- Work request
Check each line of the data below for the word "Thread", then extract the ones that have it.

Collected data
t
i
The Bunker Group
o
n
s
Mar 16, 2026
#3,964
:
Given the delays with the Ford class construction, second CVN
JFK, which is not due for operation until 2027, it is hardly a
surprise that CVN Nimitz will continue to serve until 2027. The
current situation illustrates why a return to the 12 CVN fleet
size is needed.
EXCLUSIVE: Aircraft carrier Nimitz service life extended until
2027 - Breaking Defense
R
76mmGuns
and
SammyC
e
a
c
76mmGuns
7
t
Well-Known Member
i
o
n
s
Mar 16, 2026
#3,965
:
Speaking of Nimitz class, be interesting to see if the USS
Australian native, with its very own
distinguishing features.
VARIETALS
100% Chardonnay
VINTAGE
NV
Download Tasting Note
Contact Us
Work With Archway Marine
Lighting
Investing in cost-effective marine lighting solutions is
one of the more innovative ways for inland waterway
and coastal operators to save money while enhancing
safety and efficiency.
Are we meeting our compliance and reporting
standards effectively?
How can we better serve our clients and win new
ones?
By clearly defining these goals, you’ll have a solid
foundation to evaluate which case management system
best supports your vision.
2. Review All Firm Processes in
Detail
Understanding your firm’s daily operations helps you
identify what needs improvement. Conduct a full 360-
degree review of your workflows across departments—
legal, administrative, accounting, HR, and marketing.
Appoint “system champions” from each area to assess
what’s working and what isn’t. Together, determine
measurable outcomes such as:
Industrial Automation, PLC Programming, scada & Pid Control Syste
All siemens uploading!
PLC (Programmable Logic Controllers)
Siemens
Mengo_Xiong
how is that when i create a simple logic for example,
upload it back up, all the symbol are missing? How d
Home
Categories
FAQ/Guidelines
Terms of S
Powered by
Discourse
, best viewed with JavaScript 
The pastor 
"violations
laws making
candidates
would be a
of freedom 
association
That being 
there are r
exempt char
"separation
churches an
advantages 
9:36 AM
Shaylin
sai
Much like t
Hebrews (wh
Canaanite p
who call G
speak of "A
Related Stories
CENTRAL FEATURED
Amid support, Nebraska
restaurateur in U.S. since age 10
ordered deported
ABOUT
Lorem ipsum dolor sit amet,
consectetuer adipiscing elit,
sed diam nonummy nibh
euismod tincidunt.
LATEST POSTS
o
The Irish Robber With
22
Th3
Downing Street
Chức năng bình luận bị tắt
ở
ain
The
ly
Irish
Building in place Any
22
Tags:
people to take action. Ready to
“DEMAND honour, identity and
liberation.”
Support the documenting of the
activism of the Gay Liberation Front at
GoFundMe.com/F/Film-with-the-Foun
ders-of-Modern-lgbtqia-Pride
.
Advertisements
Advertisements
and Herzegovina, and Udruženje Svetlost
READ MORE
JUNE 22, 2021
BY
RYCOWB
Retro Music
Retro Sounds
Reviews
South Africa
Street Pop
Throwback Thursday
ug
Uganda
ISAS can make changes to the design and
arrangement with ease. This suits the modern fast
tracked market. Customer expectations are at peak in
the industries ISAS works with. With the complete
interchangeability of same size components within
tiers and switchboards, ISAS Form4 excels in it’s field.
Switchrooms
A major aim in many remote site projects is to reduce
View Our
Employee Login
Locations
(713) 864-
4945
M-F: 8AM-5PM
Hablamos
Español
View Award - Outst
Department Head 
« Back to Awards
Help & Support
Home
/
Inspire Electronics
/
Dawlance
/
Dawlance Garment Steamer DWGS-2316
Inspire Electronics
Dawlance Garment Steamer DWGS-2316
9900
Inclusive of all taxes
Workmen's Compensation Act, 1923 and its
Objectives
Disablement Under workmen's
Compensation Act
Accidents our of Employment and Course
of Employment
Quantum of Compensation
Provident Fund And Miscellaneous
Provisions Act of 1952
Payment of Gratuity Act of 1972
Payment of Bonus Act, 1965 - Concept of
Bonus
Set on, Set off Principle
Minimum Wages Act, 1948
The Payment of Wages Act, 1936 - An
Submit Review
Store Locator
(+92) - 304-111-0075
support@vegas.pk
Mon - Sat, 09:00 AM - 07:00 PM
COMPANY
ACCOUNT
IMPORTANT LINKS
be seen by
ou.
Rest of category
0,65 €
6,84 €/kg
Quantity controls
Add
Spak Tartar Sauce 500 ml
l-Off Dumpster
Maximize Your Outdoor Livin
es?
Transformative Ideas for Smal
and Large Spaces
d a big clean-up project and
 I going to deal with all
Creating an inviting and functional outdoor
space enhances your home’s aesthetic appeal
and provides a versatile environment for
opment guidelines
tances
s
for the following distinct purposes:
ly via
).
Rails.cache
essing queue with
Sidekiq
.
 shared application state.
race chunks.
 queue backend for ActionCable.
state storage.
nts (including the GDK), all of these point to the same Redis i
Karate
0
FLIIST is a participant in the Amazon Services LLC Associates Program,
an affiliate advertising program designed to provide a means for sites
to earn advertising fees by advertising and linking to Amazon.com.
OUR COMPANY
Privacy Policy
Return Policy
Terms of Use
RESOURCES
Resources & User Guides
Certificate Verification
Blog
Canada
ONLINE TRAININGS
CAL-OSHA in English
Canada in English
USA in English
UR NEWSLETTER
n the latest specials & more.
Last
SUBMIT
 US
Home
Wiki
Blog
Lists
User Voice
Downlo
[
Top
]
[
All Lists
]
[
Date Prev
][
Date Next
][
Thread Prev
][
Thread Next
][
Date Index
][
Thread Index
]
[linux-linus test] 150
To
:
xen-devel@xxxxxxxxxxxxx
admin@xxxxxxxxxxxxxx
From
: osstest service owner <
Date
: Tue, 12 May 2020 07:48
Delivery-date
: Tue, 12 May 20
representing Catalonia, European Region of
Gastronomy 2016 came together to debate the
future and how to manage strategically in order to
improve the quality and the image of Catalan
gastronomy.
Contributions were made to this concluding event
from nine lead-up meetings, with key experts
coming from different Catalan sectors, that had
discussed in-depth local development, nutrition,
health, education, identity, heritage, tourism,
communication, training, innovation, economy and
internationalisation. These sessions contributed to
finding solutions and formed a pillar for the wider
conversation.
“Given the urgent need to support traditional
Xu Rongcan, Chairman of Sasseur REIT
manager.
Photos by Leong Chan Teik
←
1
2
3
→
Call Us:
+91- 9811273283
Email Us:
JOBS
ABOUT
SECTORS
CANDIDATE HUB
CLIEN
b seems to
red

- Solution for this exercise
Thread Prev
Thread Next
Thread Index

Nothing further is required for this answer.